W. H. Auden’s “Musée des Beaux Arts’ similarly utilizes an almost prosaic structure to draw the reader in. The theme of loss is not presented so much by emotional intrigue, memorable rhythm, or devastating imagery, but by simple example. The majority of the poem is spent observing suffering’s human position: “how it takes place/ While someone else is eating or opening a window or just walking dully along.” The sense of loss is presented as our own. American culture has shifted to a sentiment of individuality and unawareness of the world, which limits curiosity and connection between people. The tragedy of Icarus is presented with a “forsaken cry” which connotes pity, but it is understood that this “important failure” known as death is simply a part of life. The mundane tone matches the meaning that humanity turns away from unappealing things. Loss is portrayed in a straightforward manner from a non-judgmental observer of cynicism, an author who is seemingly as emotionally disconnected from the subject as the characters are with Icarus’ drowning body. While the theme of loss matches that of the other poems, it is illustrated as less emotional, simply a part of life rather than something devastating or life-changing.

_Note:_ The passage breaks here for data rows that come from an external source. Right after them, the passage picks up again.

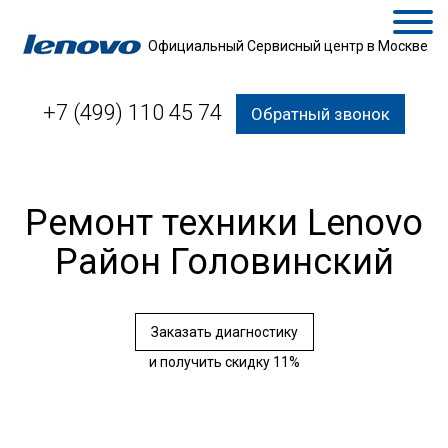
Официальный Сервисный центр в Москве
+7 (499) 110 45 74
Обратный звонок
Ремонт техники Lenovo
Район Головинский
Заказать диагностику
и получить скидку 11%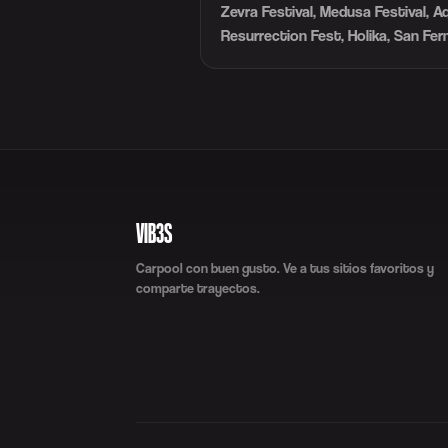
Zevra Festival, Medusa Festival, 
Resurrection Fest, Holika, San Fe
VIB3S
Carpool con buen gusto. Ve a tus sitios favoritos y
comparte trayectos.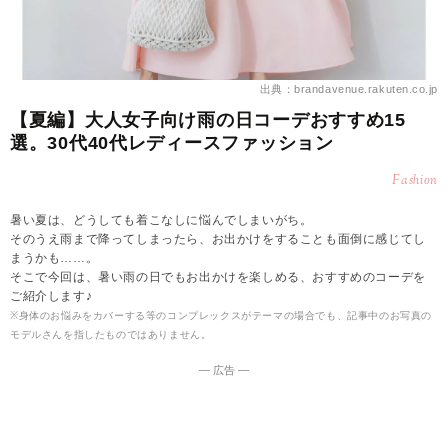
出典：brandavenue.rakuten.co.jp
【夏編】大人女子向け雨の日コーデおすすめ15
選。30代40代レディースファッション
Fashion
暑い夏は、どうしても着こなしに悩んでしまいがち。
そのうえ雨まで降ってしまったら、お出かけをすることも面倒に感じてし
まうかも……。
そこで今回は、暑い雨の日でもお出かけを楽しめる、おすすめのコーデを
ご紹介します♪
※身体のお悩みをカバーする等のコンプレックスがテーマの場合でも、記事中のお写真の
モデルさんを指したものではありません。
― 広告 ―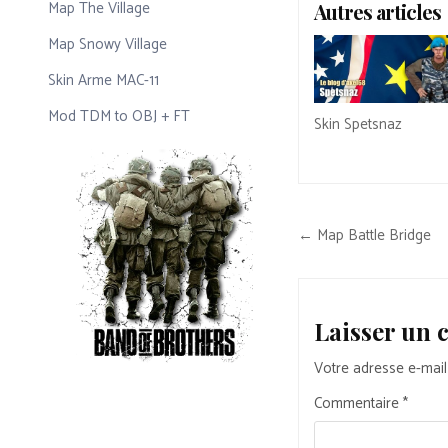
Map The Village
Autres articles
Map Snowy Village
Skin Arme MAC-11
Mod TDM to OBJ + FT
Skin Spetsnaz
Navigation
← Map Battle Bridge
de
l’article
Laisser un
Votre adresse e-mail
Commentaire
*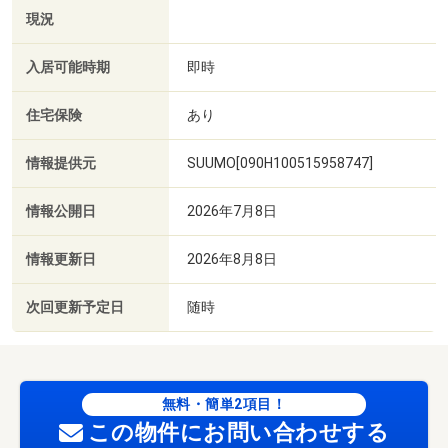
現況
入居可能時期
即時
住宅保険
あり
情報提供元
SUUMO[090H100515958747]
情報公開日
2026年7月8日
情報更新日
2026年8月8日
次回更新予定日
随時
無料・簡単2項目！
この物件にお問い合わせする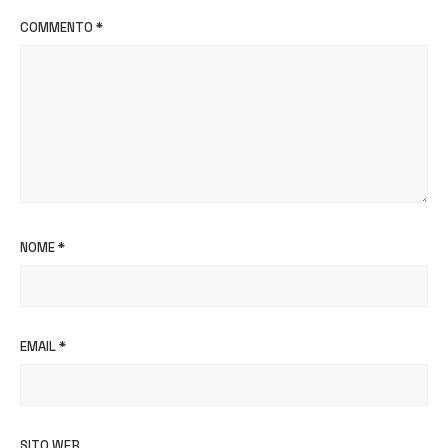
COMMENTO
*
NOME
*
EMAIL
*
SITO WEB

Poetry centered on the common theme of loss affects readers in a precise and definite manner; every line has a purpose and the way in which is it constructed is critical. The meaning and sounds of words do not clash and the pattern of the language and structure of the poem move inseparably. Ineffective poetry often results from attempting to fit statements into a formulated pattern, or inverting syntax and inserting adjectives simply for rhythmic convenience. But these poems use form in their favor. While they are opposing in their ethical and tonal approaches to the theme of loss, they all effectively present their views through structure and corresponding diction.